Kolebką tego, o czym piszę są lata 70 - Japonia doświadcza ekonomicznego boomu ("powojennego cudu") i wielkiej urbanizacji miast - kraj do tej pory stanowiący wielką kulturową odrębność drastycznie zmienia się. Zaczyna masowo docierać zagraniczna muzyka, przez co wiele japońskich zespołów zaczyna się wzorować na niej (Happy End). Przede wszystkim powstaje Yellow Magic Orchestra - zespół, będący jednym z pionierów muzyki elektronicznej (syntezatory, sample itd.), twórców muzyki synth-popu (techno-pop w Japonii).
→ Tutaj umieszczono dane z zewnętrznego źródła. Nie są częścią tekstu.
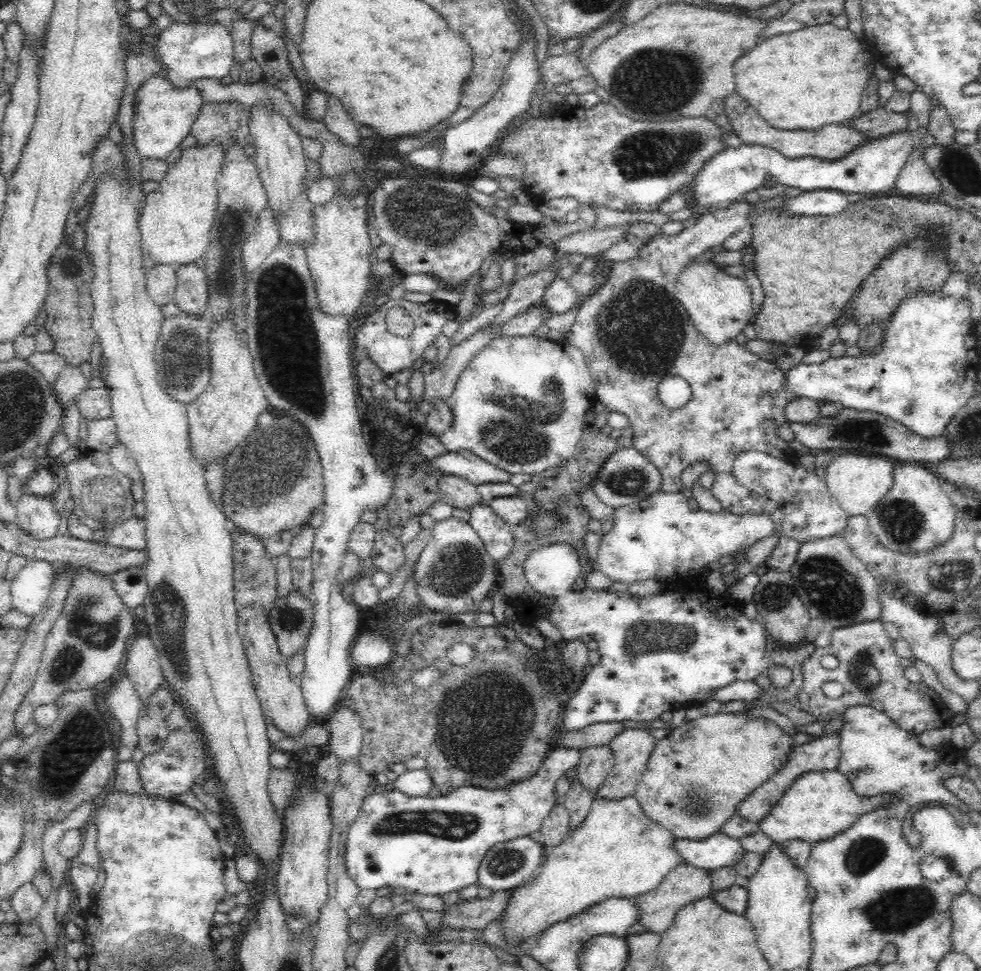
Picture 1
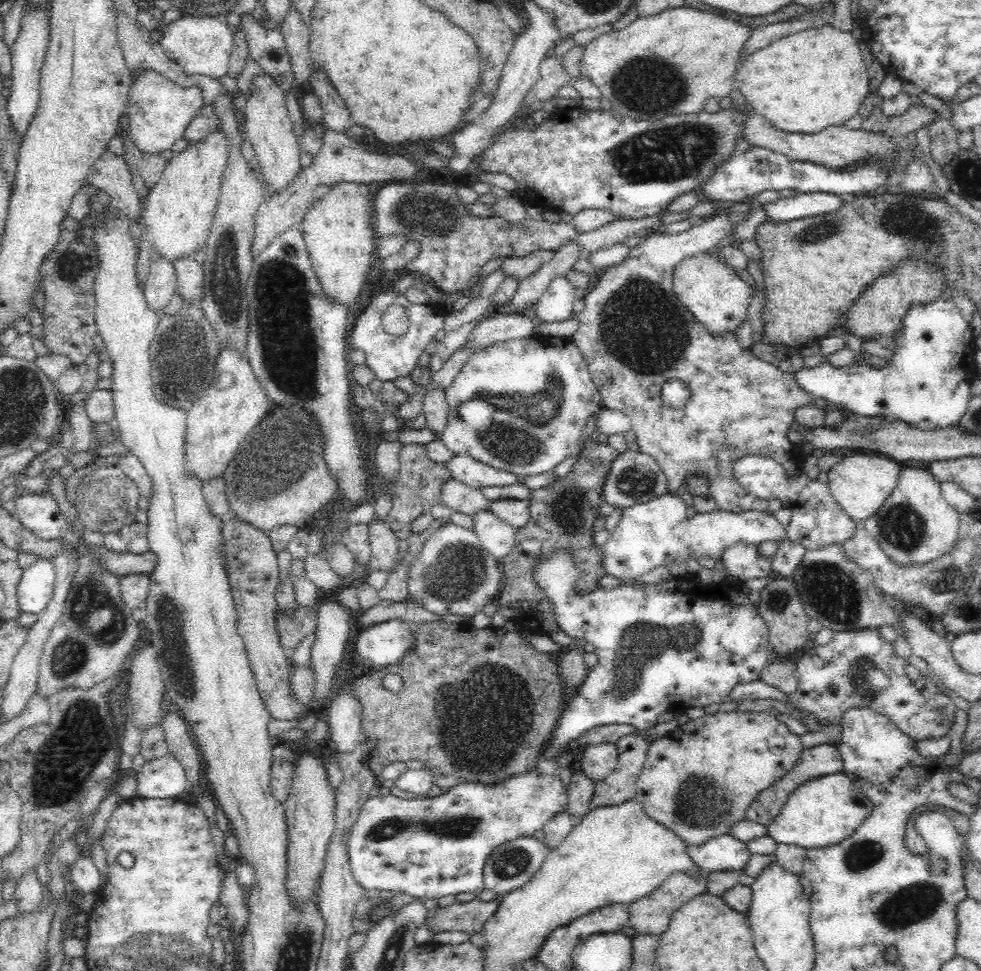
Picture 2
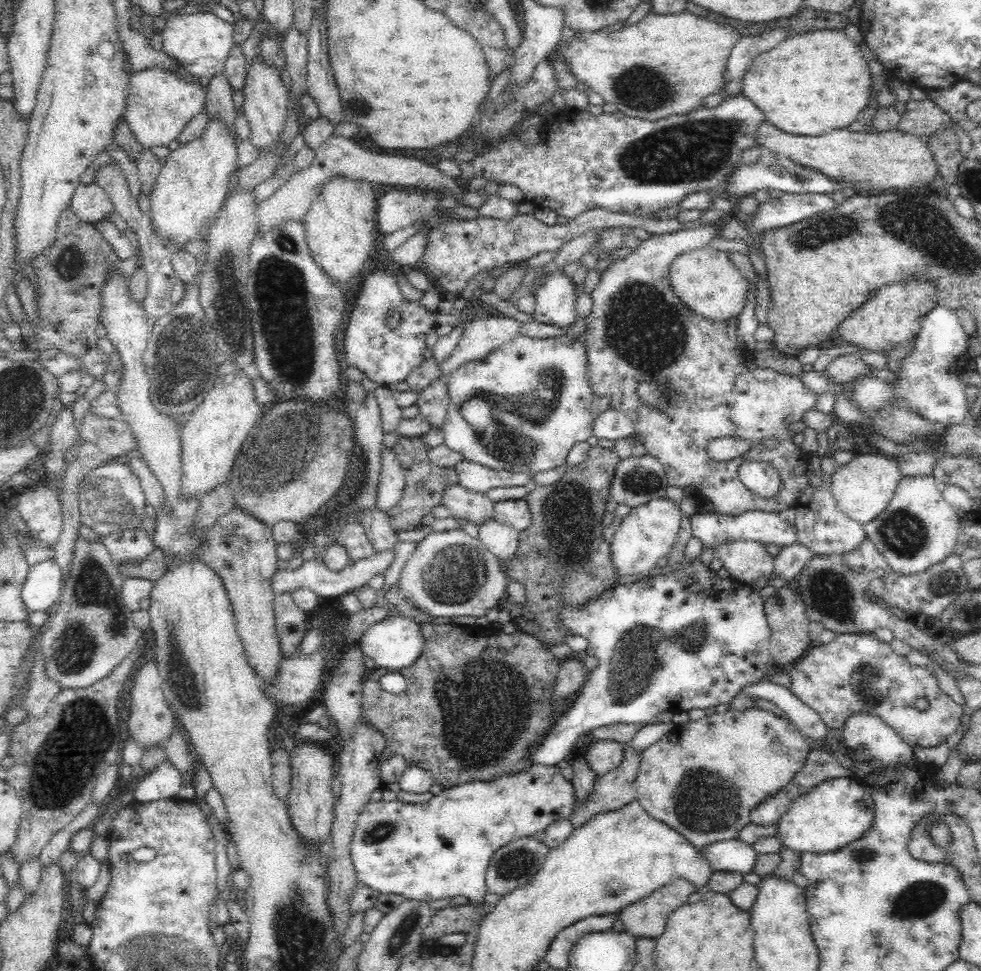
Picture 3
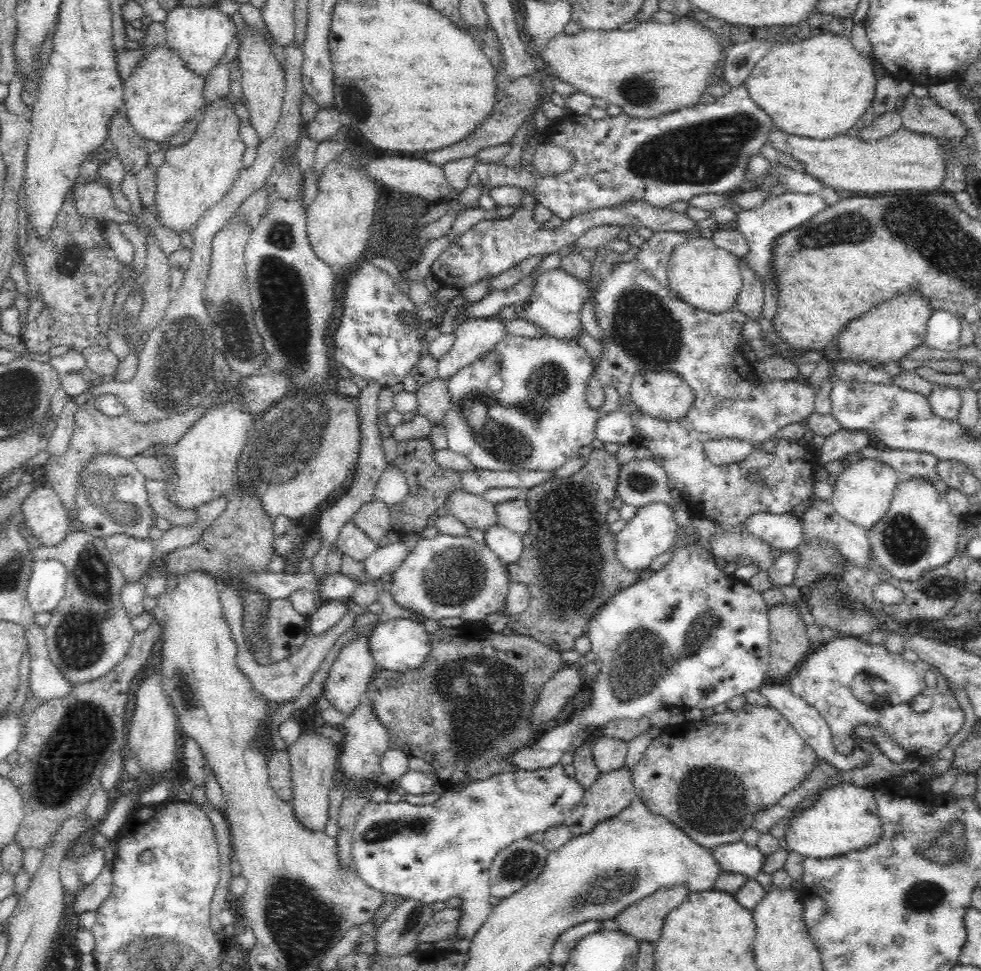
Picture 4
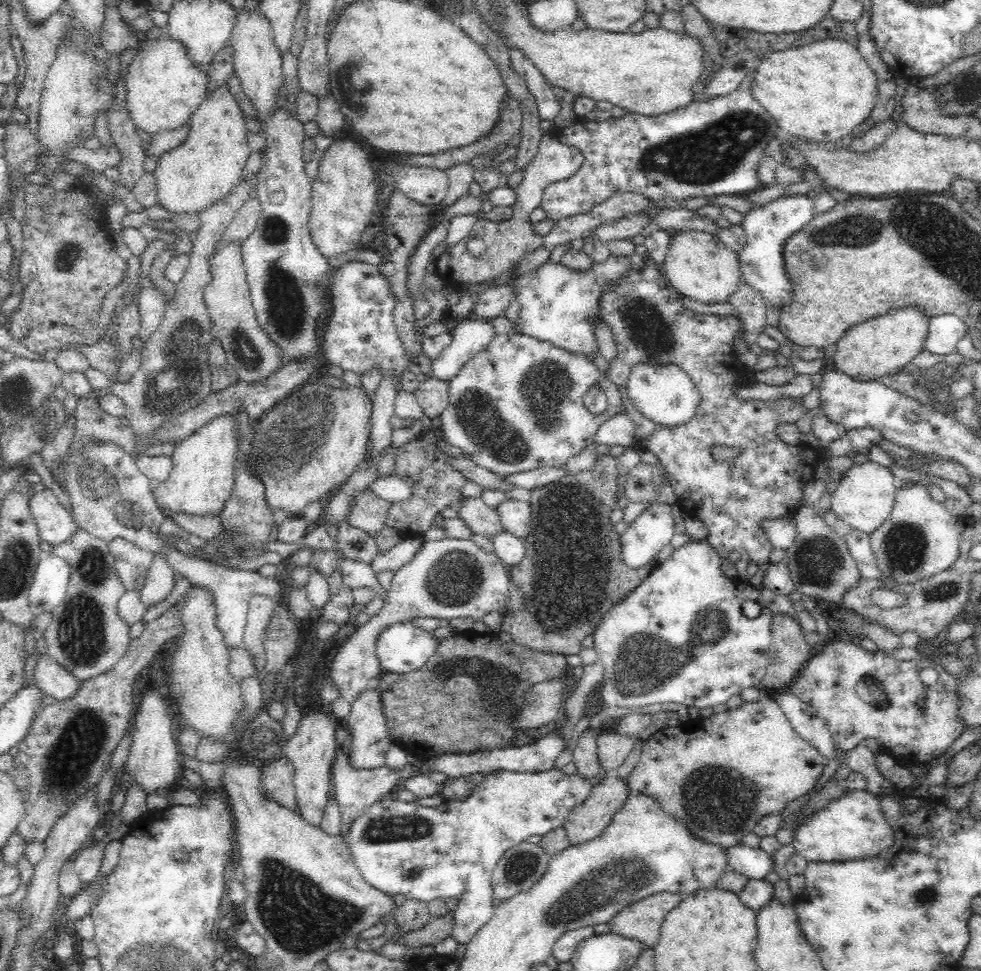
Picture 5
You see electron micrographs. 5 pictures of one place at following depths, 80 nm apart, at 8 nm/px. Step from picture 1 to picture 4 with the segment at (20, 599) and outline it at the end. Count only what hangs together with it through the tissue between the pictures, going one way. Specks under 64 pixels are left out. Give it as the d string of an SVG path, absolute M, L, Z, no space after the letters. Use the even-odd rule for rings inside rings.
M38 560L26 588L26 599L32 611L51 612L64 596L67 571L58 560Z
Grupa doprowadziła do boomu syntezatorów w japońskiej muzyce lat 80. W tej dekadzie Japonia staje się też głównym wierzycielem świata, ma ogromne nadwyżki eksportu. Japońska technologia, której rozwój nie był podporządkowany zbrojeniu się, podbija zachód (w muzyce: walkmany, sprzęty stereo itd.). Korporacje cierpią na nadmiar pieniędzy i zaczynają kupować zachodnie firmy. Paradoksalnie w ten sposób dochodzi do jeszcze większego oddziaływania zachodniej popkultury na japońską, dużych przemian w społeczeństwie doświadczającym cudu gospodarczego. W TV zaczynają być emitowane zagranicznie wyglądające reklamy często z obcokrajowcami czy obcymi gwiazdami. Japonia jest pod wpływem zachodniej mody, jak nigdy wcześniej i pewnie nigdy później. Konkluzją tego wszystkiego był City Pop - plakietka/japoński nurt muzyczny pozujący na wielkomiejski, światowy, skierowany dla ludzi bogatych. Styl będących połączeniem różnych - w domyśle zagranicznych - gatunków: przede wszystkim ówczesnego (synth-)popu, rocku (AOR, new wave), disco, jazz fusion, funku. Piosenki melodyjne i romantyczne o miejskich życiu, których charakterystyczną cechą często były teksty śpiewane w języku japońskim, ale jednocześnie zawierające wstawki w języku angielskim (co przyjęło się w muzyce japońskiej do dzisiaj). Epoka "City Pop" trwała od połowy lat 70 po końcówkę lat 80. Najbardziej znanymi artystami będącymi przedstawiciela tego gatunku były Tatsuro Yamashita, Mariya Takeuchi (małżeństwo), Akira Terao, Anri, EPO, MIki Matsubara, Kikuchi Momoko, Meiko Nakahara, Ryuichi Sakamoto, Takako Mamiya.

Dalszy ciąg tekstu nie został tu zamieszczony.